Nació el glorioso san Juan ermitaño en Licópolis de la
Tebaida, de padres muy escasos en bienes de fortuna, y luego que tuvo edad
aprendió el oficio de carpintero; más el Señor, que quería labrarle, le llamó a
la soledad, para hacer de él uno de los varones más santos del desierto de
Egipto.
Se hizo discípulo de un santo anciano, el
cual descubriendo en aquel mancebo una humildad y obediencia extraordinarias,
en breve, tiempo le hizo adelantar mucho en el camino de la perfección.
Un año entero estuvo regando por obediencia un palo seco,
dos veces al día, y procurando mover de su asiento un gran peñasco que muchos hombres
no pudieran mover: y el Señor recompensó
su ciega obediencia, concediéndole después el don de milagros y profecía.
Muerto su santo maestro, pasó Juan cinco
años en diversos monasterios, y luego se fue a una montaña desierta y abriendo en
la peña una celdilla, se encerró en ella, y por espacio de cuarenta años llevó en
este linaje de sepultura una vida de ángel, saboreando anticipadamente las
delicias del cielo.
No había hombre más apacible y agradable en
el trato que el santo anacoreta. Jamás permitió que ninguna mujer se llegase
a la ventanilla de su celda: se hizo tan notorio su alto don de profecía,
que de las provincias más apartadas venían a consultarle como a un oráculo del cielo.
¿Quién no se
maravillará de ver a sus pies al general del ejército romano pidiéndole
consejo, y oyendo de los labios del santo:
«Confía, hijo, en el Dios
de los ejércitos, porque con tus escasas fuerzas, vencerás?»
Y en efecto, la ilustre victoria que alcanzó
de los bárbaros etíopes, acreditó la verdad del vaticinio.
Le consultó también el
gran Teodosio sobre el suceso de la guerra con Máximo; y le pronosticó Juan el glorioso triunfo que había de alcanzar
de aquel tirano.
Cuatro
años después mandó el emperador a Eutropio su ministro para saber el éxito de otra
campaña; y el santo respondió: «Ve, y di al emperador
que vencerá, pero que sobrevivirá poco tiempo a la victoria.»
Todo
lo cual sucedió como el santo profeta lo dijo.
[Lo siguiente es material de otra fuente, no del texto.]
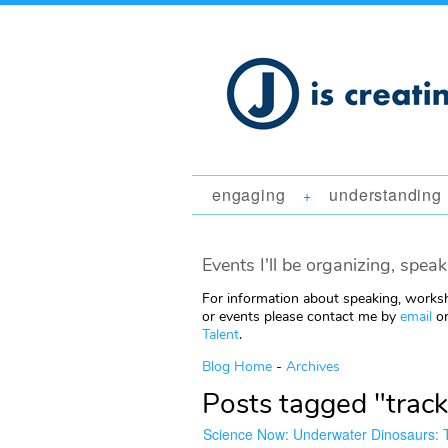
engaging
understanding
+
Events I'll be organizing, speak
For information about speaking, worksh
or events please contact me by
email
or
Talent
.
Blog Home
-
Archives
Posts tagged "track
Science Now: Underwater Dinosaurs: T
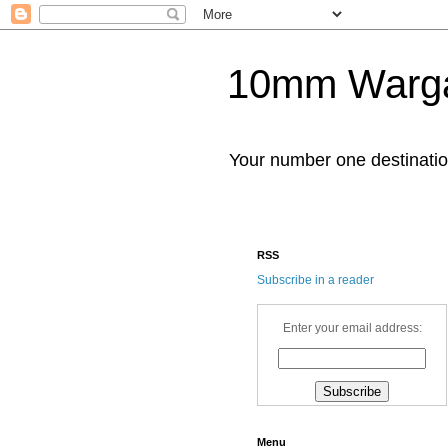
10mm Warg
Your number one destinat
RSS
Subscribe in a reader
Enter your email address:
Menu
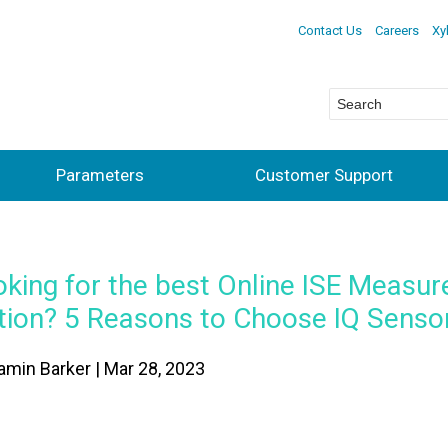
Contact Us
Careers
Xy
Parameters
Customer Support
oking for the best Online ISE Measu
tion? 5 Reasons to Choose IQ Senso
amin Barker | Mar 28, 2023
Finalmente,
después de una larga vida de noventa años llena de profecías y milagros, sabiendo
por divina revelación el día y hora de su muerte, pidió que en tres días nadie
le llamase, y pasándolos en oración, entregó su bienaventurado espíritu en las
manos del Creador; y el día siguiente fue, hallado su sagrado cadáver puesto de
rodillas, y fue sepultado con la pompa y veneración que su santidad merecía,
llamándose comúnmente el profeta de Egipto.
*
Reflexión: Visitó Paladio
al santo y apacible anacoreta, el cual le dijo que sería obispo y que había de
padecer grandes trabajos: «Yo, añadió el
santo, cuarenta y ocho años hace que no pongo los pies fuera de mi celda, y
porque en todo este tiempo no he visto mujer ni moneda alguna, no he sentido ni
aun el más leve disgusto.»
Brevísimo atajo para llegar a una vida llena de divina
consolación, reprimir la codicia del dinero y los deleites sensuales.
Estas son las dos raíces principales de todos
los sinsabores de la vida del hombre. El corazón de los malos es como un mar que
hierve siempre en tormenta; y es porque está devorado o pos la sed de riquezas
o por el deseo de goces sensuales.
Reprimámoslos, que
vendrá sobre nosotros la paz y la alegría que sobrepuja a todo sentido y de la
cual gozan aun en esta vida los hombres mortificados.
*
Oración: Oye, Señor las súplicas que te hacemos en la solemnidad de
tu siervo el bienaventurado Juan, para que los que no confiamos en nuestros
méritos seamos ayudados por los de aquel que tanto te agradó. Por Jesucristo, nuestro Señor. Amén.